BEGIN Excerpted data

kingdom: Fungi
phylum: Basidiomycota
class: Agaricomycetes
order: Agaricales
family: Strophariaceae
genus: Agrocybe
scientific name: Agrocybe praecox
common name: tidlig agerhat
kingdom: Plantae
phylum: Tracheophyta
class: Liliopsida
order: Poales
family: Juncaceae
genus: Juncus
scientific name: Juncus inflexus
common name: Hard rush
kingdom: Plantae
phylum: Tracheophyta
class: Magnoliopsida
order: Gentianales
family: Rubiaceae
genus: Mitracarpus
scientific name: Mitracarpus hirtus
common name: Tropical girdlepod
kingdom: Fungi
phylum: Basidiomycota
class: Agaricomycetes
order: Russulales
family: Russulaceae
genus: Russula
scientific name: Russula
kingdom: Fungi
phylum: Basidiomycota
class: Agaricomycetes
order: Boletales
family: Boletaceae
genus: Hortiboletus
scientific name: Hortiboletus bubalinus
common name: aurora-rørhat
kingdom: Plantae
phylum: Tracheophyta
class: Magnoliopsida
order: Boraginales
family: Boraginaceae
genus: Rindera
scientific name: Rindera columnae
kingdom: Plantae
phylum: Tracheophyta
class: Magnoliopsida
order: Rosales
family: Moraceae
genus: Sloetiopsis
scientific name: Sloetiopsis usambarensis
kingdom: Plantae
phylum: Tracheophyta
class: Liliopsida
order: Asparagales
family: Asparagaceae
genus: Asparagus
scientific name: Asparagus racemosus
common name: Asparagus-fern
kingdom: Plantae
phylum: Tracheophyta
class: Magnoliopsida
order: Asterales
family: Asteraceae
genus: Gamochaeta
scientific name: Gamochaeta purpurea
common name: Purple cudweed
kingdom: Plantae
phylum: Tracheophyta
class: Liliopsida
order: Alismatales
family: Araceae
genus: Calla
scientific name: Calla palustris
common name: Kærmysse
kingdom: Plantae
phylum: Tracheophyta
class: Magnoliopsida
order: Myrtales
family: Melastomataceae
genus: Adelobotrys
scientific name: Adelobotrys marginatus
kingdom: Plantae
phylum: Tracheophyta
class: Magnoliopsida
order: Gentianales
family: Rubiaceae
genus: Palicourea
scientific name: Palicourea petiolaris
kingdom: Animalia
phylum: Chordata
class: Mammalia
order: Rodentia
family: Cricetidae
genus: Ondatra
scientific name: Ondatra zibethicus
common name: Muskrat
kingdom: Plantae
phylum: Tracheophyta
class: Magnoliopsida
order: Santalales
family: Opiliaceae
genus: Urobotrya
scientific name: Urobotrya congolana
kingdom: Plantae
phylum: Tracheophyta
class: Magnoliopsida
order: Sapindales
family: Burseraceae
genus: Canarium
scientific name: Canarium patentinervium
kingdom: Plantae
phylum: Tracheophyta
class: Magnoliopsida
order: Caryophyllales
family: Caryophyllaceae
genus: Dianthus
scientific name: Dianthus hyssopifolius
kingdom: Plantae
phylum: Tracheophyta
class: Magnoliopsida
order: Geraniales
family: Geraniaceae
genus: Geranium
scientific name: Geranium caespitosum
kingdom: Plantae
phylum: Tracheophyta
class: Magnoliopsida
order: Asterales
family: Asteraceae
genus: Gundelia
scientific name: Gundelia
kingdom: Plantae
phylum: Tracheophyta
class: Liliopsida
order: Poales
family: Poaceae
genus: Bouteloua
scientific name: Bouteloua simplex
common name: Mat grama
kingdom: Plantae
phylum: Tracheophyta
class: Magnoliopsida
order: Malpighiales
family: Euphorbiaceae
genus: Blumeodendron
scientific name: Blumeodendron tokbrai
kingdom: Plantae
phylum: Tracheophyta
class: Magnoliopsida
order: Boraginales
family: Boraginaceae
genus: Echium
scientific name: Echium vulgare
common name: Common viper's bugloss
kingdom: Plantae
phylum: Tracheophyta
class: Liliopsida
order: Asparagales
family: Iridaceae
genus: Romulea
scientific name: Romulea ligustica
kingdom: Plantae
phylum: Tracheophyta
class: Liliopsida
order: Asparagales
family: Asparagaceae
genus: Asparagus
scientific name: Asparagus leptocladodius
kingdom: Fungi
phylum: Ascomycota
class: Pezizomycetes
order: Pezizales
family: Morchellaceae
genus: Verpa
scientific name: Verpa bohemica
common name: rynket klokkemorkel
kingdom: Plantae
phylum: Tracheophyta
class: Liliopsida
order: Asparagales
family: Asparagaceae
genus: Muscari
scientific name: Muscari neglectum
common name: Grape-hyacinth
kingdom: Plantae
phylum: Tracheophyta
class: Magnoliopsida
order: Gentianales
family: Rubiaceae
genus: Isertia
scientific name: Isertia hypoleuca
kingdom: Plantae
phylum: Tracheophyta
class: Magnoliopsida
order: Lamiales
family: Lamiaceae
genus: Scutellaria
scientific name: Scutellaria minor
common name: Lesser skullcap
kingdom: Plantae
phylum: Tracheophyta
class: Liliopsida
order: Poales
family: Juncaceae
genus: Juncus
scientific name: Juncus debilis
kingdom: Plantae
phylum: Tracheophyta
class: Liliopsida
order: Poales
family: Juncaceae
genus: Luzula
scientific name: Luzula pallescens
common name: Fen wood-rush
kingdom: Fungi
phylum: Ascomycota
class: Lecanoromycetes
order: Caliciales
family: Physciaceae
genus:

END Excerpted data

Written task: Reproduce every line of the records above verbatim, from the first record through the last, without altering any wording or order.

Solved exercise:
kingdom: Fungi
phylum: Basidiomycota
class: Agaricomycetes
order: Agaricales
family: Strophariaceae
genus: Agrocybe
scientific name: Agrocybe praecox
common name: tidlig agerhat
kingdom: Plantae
phylum: Tracheophyta
class: Liliopsida
order: Poales
family: Juncaceae
genus: Juncus
scientific name: Juncus inflexus
common name: Hard rush
kingdom: Plantae
phylum: Tracheophyta
class: Magnoliopsida
order: Gentianales
family: Rubiaceae
genus: Mitracarpus
scientific name: Mitracarpus hirtus
common name: Tropical girdlepod
kingdom: Fungi
phylum: Basidiomycota
class: Agaricomycetes
order: Russulales
family: Russulaceae
genus: Russula
scientific name: Russula
kingdom: Fungi
phylum: Basidiomycota
class: Agaricomycetes
order: Boletales
family: Boletaceae
genus: Hortiboletus
scientific name: Hortiboletus bubalinus
common name: aurora-rørhat
kingdom: Plantae
phylum: Tracheophyta
class: Magnoliopsida
order: Boraginales
family: Boraginaceae
genus: Rindera
scientific name: Rindera columnae
kingdom: Plantae
phylum: Tracheophyta
class: Magnoliopsida
order: Rosales
family: Moraceae
genus: Sloetiopsis
scientific name: Sloetiopsis usambarensis
kingdom: Plantae
phylum: Tracheophyta
class: Liliopsida
order: Asparagales
family: Asparagaceae
genus: Asparagus
scientific name: Asparagus racemosus
common name: Asparagus-fern
kingdom: Plantae
phylum: Tracheophyta
class: Magnoliopsida
order: Asterales
family: Asteraceae
genus: Gamochaeta
scientific name: Gamochaeta purpurea
common name: Purple cudweed
kingdom: Plantae
phylum: Tracheophyta
class: Liliopsida
order: Alismatales
family: Araceae
genus: Calla
scientific name: Calla palustris
common name: Kærmysse
kingdom: Plantae
phylum: Tracheophyta
class: Magnoliopsida
order: Myrtales
family: Melastomataceae
genus: Adelobotrys
scientific name: Adelobotrys marginatus
kingdom: Plantae
phylum: Tracheophyta
class: Magnoliopsida
order: Gentianales
family: Rubiaceae
genus: Palicourea
scientific name: Palicourea petiolaris
kingdom: Animalia
phylum: Chordata
class: Mammalia
order: Rodentia
family: Cricetidae
genus: Ondatra
scientific name: Ondatra zibethicus
common name: Muskrat
kingdom: Plantae
phylum: Tracheophyta
class: Magnoliopsida
order: Santalales
family: Opiliaceae
genus: Urobotrya
scientific name: Urobotrya congolana
kingdom: Plantae
phylum: Tracheophyta
class: Magnoliopsida
order: Sapindales
family: Burseraceae
genus: Canarium
scientific name: Canarium patentinervium
kingdom: Plantae
phylum: Tracheophyta
class: Magnoliopsida
order: Caryophyllales
family: Caryophyllaceae
genus: Dianthus
scientific name: Dianthus hyssopifolius
kingdom: Plantae
phylum: Tracheophyta
class: Magnoliopsida
order: Geraniales
family: Geraniaceae
genus: Geranium
scientific name: Geranium caespitosum
kingdom: Plantae
phylum: Tracheophyta
class: Magnoliopsida
order: Asterales
family: Asteraceae
genus: Gundelia
scientific name: Gundelia
kingdom: Plantae
phylum: Tracheophyta
class: Liliopsida
order: Poales
family: Poaceae
genus: Bouteloua
scientific name: Bouteloua simplex
common name: Mat grama
kingdom: Plantae
phylum: Tracheophyta
class: Magnoliopsida
order: Malpighiales
family: Euphorbiaceae
genus: Blumeodendron
scientific name: Blumeodendron tokbrai
kingdom: Plantae
phylum: Tracheophyta
class: Magnoliopsida
order: Boraginales
family: Boraginaceae
genus: Echium
scientific name: Echium vulgare
common name: Common viper's bugloss
kingdom: Plantae
phylum: Tracheophyta
class: Liliopsida
order: Asparagales
family: Iridaceae
genus: Romulea
scientific name: Romulea ligustica
kingdom: Plantae
phylum: Tracheophyta
class: Liliopsida
order: Asparagales
family: Asparagaceae
genus: Asparagus
scientific name: Asparagus leptocladodius
kingdom: Fungi
phylum: Ascomycota
class: Pezizomycetes
order: Pezizales
family: Morchellaceae
genus: Verpa
scientific name: Verpa bohemica
common name: rynket klokkemorkel
kingdom: Plantae
phylum: Tracheophyta
class: Liliopsida
order: Asparagales
family: Asparagaceae
genus: Muscari
scientific name: Muscari neglectum
common name: Grape-hyacinth
kingdom: Plantae
phylum: Tracheophyta
class: Magnoliopsida
order: Gentianales
family: Rubiaceae
genus: Isertia
scientific name: Isertia hypoleuca
kingdom: Plantae
phylum: Tracheophyta
class: Magnoliopsida
order: Lamiales
family: Lamiaceae
genus: Scutellaria
scientific name: Scutellaria minor
common name: Lesser skullcap
kingdom: Plantae
phylum: Tracheophyta
class: Liliopsida
order: Poales
family: Juncaceae
genus: Juncus
scientific name: Juncus debilis
kingdom: Plantae
phylum: Tracheophyta
class: Liliopsida
order: Poales
family: Juncaceae
genus: Luzula
scientific name: Luzula pallescens
common name: Fen wood-rush
kingdom: Fungi
phylum: Ascomycota
class: Lecanoromycetes
order: Caliciales
family: Physciaceae
genus:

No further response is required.